By the way, why does the embedding depends on a specific task? Is it possible just to have the embedding of a text itself, regardless of the task?
I still get the same error ValueError: Tokenizer class LlamaTokenizer does not exist or is not currently imported.
Following the ref above (https://www.philschmid.de/custom-inference-huggingface-sagemaker) I use .from_pretrained
:
def model_fn(model_dir):
# Load model from HuggingFace Hub
tokenizer = AutoTokenizer.from_pretrained(model_dir)
model = AutoModel.from_pretrained(model_dir)
return model, tokenizer
The model and tokenizer are packages into `model.tar.gz on located on S3.
Hi
@ivankeller
I face the same issue.
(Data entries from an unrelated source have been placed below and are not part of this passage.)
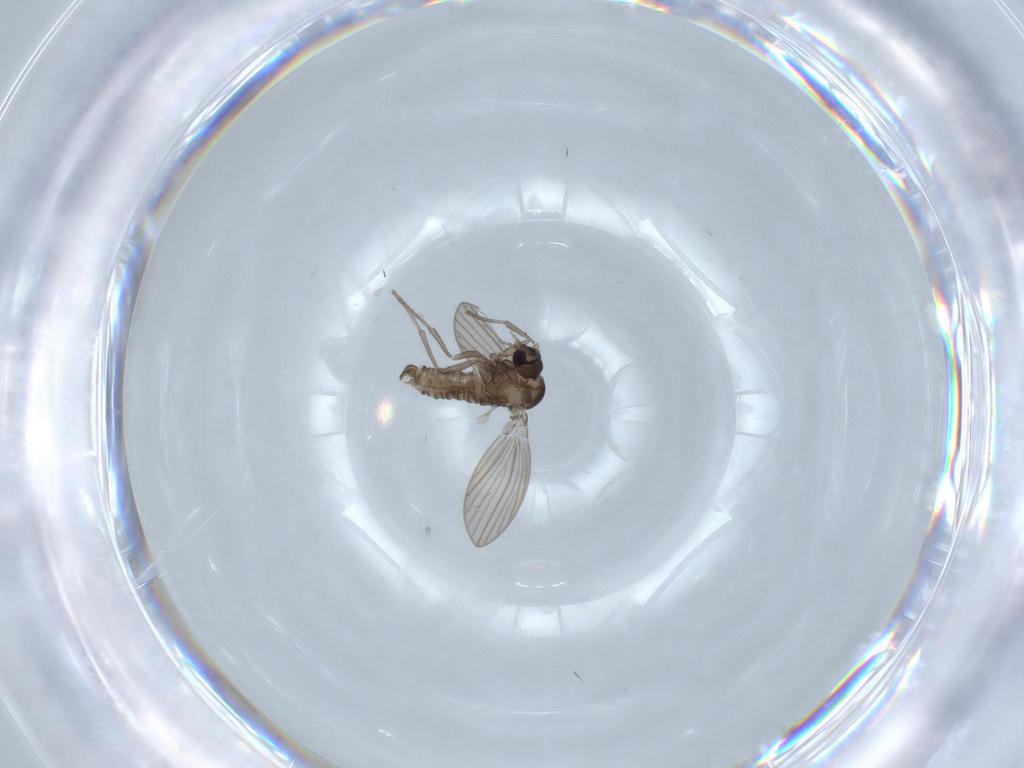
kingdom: Animalia
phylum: Arthropoda
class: Insecta
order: Diptera
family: Psychodidae
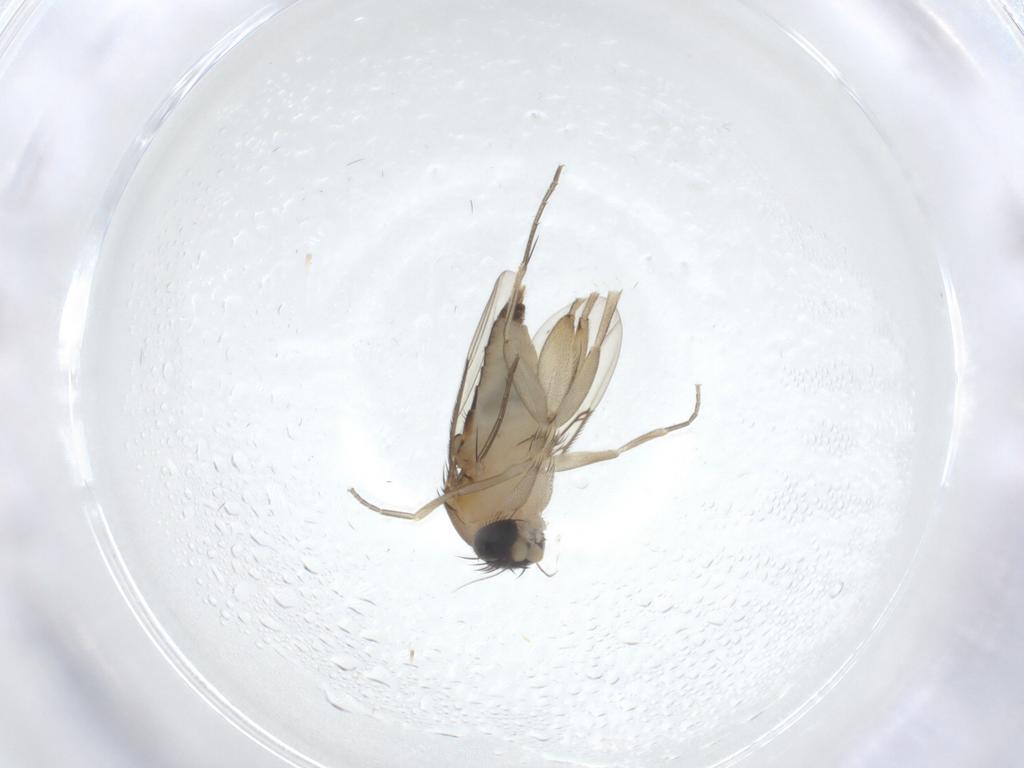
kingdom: Animalia
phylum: Arthropoda
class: Insecta
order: Diptera
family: Phoridae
Did you fix this issue or do you have any updates for this?
what I tried:
- Update ‘transformers’ with the latest ‘pip install git+https://github.com/huggingface/transformers’
- use the LlamaTokenizer instead of the AutoTokenizer
- check the tokenizer_config.json and make sure that "tokenizer_class" is "LlamaTokenizer"
Hi
@momotake
I could not fix it and I gave up using another embeddings model. I tried the same fixes than you.
Thanks
@ivankeller
.
I added " from transformers import LlamaTokenizer" and then it is working now. AutoTokenizer automatically retrieve the best Tokenizer, but maybe we have to pre-install the best tokenizer chosen by AutoTokenizer :(
If you still want to use this embedding model, I hope it will solve your problem too.